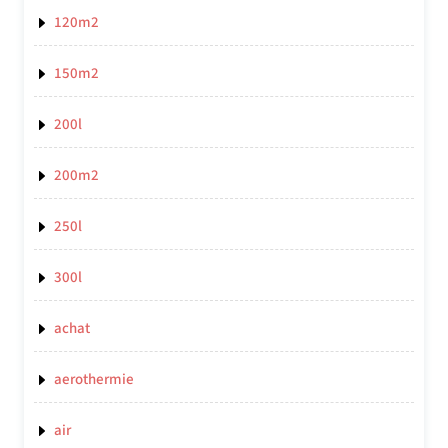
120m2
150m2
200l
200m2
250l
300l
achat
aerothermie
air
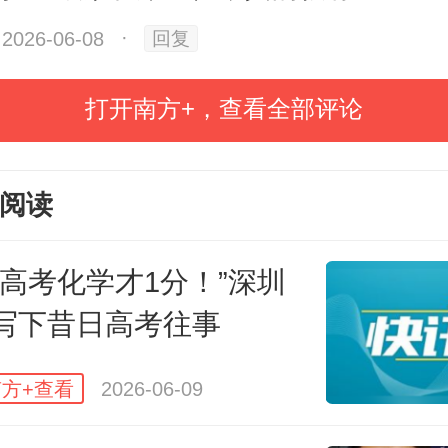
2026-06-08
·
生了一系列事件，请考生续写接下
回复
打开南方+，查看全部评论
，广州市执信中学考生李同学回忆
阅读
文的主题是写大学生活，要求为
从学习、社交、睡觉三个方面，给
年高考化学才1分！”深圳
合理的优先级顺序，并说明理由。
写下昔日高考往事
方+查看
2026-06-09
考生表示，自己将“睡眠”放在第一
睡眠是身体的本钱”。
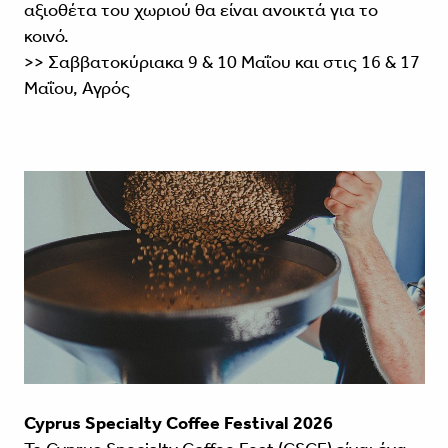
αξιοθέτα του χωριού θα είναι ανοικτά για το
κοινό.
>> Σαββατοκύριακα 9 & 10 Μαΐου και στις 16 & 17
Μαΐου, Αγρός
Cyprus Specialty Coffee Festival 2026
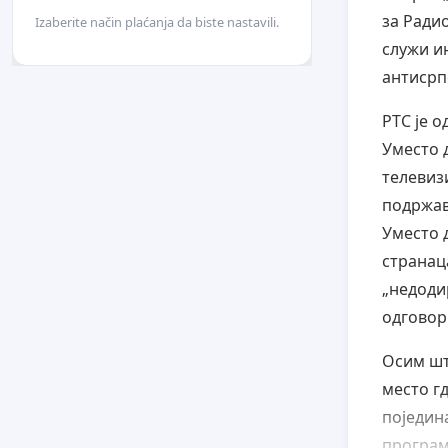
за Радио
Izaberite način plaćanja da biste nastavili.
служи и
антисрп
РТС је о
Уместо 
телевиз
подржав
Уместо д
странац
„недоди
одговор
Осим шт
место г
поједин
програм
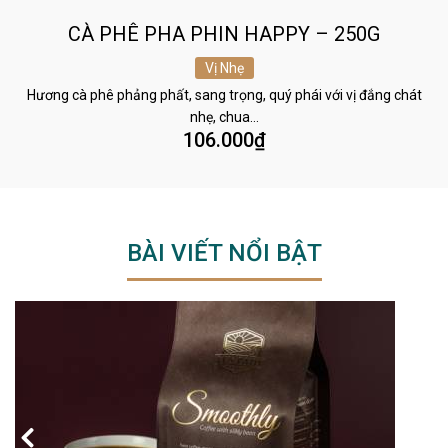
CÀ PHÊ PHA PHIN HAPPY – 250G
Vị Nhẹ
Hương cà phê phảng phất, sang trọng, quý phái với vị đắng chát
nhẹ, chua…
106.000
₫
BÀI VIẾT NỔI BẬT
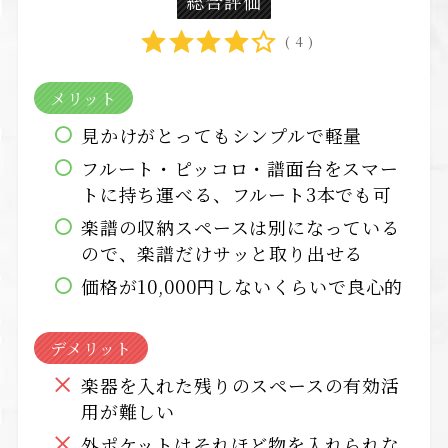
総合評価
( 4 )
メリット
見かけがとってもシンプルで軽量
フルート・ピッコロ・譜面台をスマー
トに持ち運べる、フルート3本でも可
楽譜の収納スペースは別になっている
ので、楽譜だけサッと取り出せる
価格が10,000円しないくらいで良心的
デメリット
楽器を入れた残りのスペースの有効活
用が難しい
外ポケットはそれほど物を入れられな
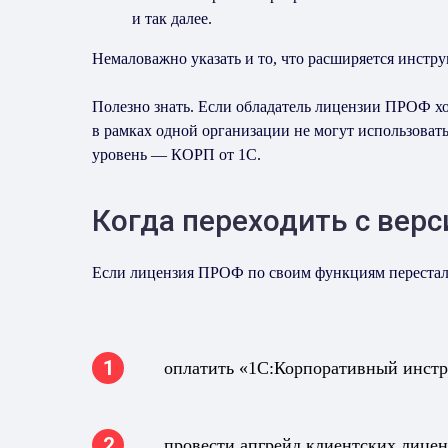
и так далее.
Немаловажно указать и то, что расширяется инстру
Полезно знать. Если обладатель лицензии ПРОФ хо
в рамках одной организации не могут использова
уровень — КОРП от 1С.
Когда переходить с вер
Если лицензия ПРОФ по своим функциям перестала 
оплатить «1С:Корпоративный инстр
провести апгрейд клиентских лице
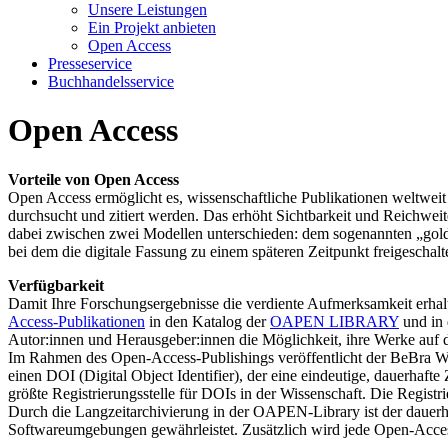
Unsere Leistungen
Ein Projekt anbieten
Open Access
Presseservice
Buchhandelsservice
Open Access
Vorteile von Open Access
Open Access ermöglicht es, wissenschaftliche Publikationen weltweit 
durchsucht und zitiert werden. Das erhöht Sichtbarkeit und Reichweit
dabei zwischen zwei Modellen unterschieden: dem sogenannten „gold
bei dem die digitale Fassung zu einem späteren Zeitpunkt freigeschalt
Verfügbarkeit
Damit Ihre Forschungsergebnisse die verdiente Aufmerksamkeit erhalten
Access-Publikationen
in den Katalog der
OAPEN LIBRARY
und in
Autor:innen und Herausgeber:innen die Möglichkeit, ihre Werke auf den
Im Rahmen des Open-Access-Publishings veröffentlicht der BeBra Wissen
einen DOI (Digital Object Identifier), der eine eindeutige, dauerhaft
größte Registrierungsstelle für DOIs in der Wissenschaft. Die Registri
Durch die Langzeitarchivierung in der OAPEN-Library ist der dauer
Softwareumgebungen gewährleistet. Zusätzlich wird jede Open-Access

» **WHAT TO PRODUCE**: Please set down every record above exactly as it appears, leaving out the pictures.

» **ANSWER TO THE PROBLEM**:
120m2
150m2
200l
200m2
250l
300l
achat
aerothermie
air
2026-06-08
·
生了一系列事件，请考生续写接下
回复
打开南方+，查看全部评论
，广州市执信中学考生李同学回忆
阅读
文的主题是写大学生活，要求为
从学习、社交、睡觉三个方面，给
年高考化学才1分！”深圳
合理的优先级顺序，并说明理由。
写下昔日高考往事
方+查看
2026-06-09
考生表示，自己将“睡眠”放在第一
睡眠是身体的本钱”。
αξιοθέτα του χωριού θα είναι ανοικτά για το
κοινό.
>> Σαββατοκύριακα 9 & 10 Μαΐου και στις 16 & 17
Μαΐου, Αγρός
Cyprus Specialty Coffee Festival 2026
за Радио
Izaberite način plaćanja da biste nastavili.
служи и
антисрп
РТС је о
Уместо 
телевиз
подржав
Уместо д
странац
„недоди
одговор
Осим шт
место г
поједин
програм
CÀ PHÊ PHA PHIN HAPPY – 250G
Vị Nhẹ
Hương cà phê phảng phất, sang trọng, quý phái với vị đắng chát
nhẹ, chua…
106.000
₫
BÀI VIẾT NỔI BẬT
総合評価
( 4 )
メリット
見かけがとってもシンプルで軽量
フルート・ピッコロ・譜面台をスマー
トに持ち運べる、フルート3本でも可
楽譜の収納スペースは別になっている
ので、楽譜だけサッと取り出せる
価格が10,000円しないくらいで良心的
デメリット
楽器を入れた残りのスペースの有効活
用が難しい
外ポケットはそれほど物を入れられな
и так далее.
Немаловажно указать и то, что расширяется инстру
Полезно знать. Если обладатель лицензии ПРОФ хо
в рамках одной организации не могут использова
уровень — КОРП от 1С.
Когда переходить с вер
Если лицензия ПРОФ по своим функциям перестала 
оплатить «1С:Корпоративный инстр
провести апгрейд клиентских лице
Unsere Leistungen
Ein Projekt anbieten
Open Access
Presseservice
Buchhandelsservice
Open Access
Vorteile von Open Access
Open Access ermöglicht es, wissenschaftliche Publikationen weltweit 
durchsucht und zitiert werden. Das erhöht Sichtbarkeit und Reichweit
dabei zwischen zwei Modellen unterschieden: dem sogenannten „gold
bei dem die digitale Fassung zu einem späteren Zeitpunkt freigeschalt
Verfügbarkeit
Damit Ihre Forschungsergebnisse die verdiente Aufmerksamkeit erhalten
Access-Publikationen
in den Katalog der
OAPEN LIBRARY
und in
Autor:innen und Herausgeber:innen die Möglichkeit, ihre Werke auf den
Im Rahmen des Open-Access-Publishings veröffentlicht der BeBra Wissen
einen DOI (Digital Object Identifier), der eine eindeutige, dauerhaft
größte Registrierungsstelle für DOIs in der Wissenschaft. Die Registri
Durch die Langzeitarchivierung in der OAPEN-Library ist der dauer
Softwareumgebungen gewährleistet. Zusätzlich wird jede Open-Access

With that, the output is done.